**TASK ITEM:**
Without the pictures, retype exactly the lines from the top of the entries below through the line that contains "a. Intergroup contact".

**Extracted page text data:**
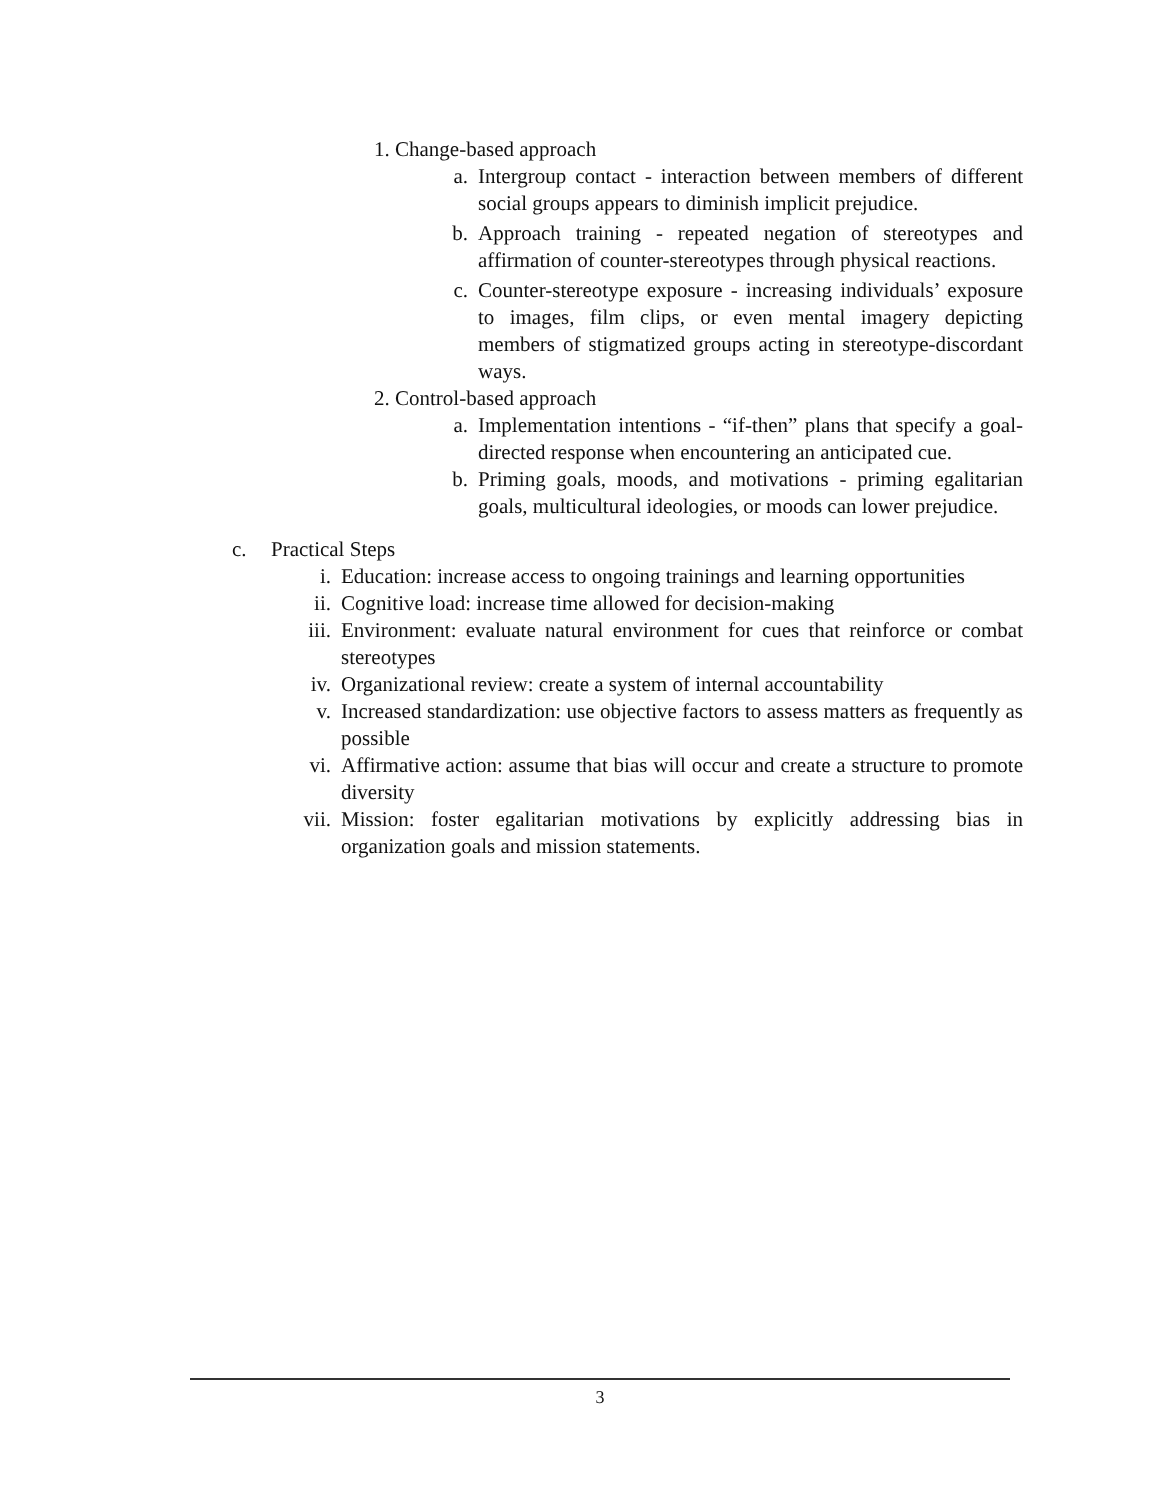1. Change-based approach
a. Intergroup contact - interaction between members of different social groups appears to diminish implicit prejudice.
b. Approach training - repeated negation of stereotypes and affirmation of counter-stereotypes through physical reactions.
c. Counter-stereotype exposure - increasing individuals’ exposure to images, film clips, or even mental imagery depicting members of stigmatized groups acting in stereotype-discordant ways.
2. Control-based approach
a. Implementation intentions - “if-then” plans that specify a goal-directed response when encountering an anticipated cue.
b. Priming goals, moods, and motivations - priming egalitarian goals, multicultural ideologies, or moods can lower prejudice.
c. Practical Steps
i. Education: increase access to ongoing trainings and learning opportunities
ii. Cognitive load: increase time allowed for decision-making
iii. Environment: evaluate natural environment for cues that reinforce or combat stereotypes
iv. Organizational review: create a system of internal accountability
v. Increased standardization: use objective factors to assess matters as frequently as possible
vi. Affirmative action: assume that bias will occur and create a structure to promote diversity
vii. Mission: foster egalitarian motivations by explicitly addressing bias in organization goals and mission statements.
3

**ANSWER TO THE PROBLEM:**
1. Change-based approach
a. Intergroup contact - interaction between members of different social groups appears to diminish implicit prejudice.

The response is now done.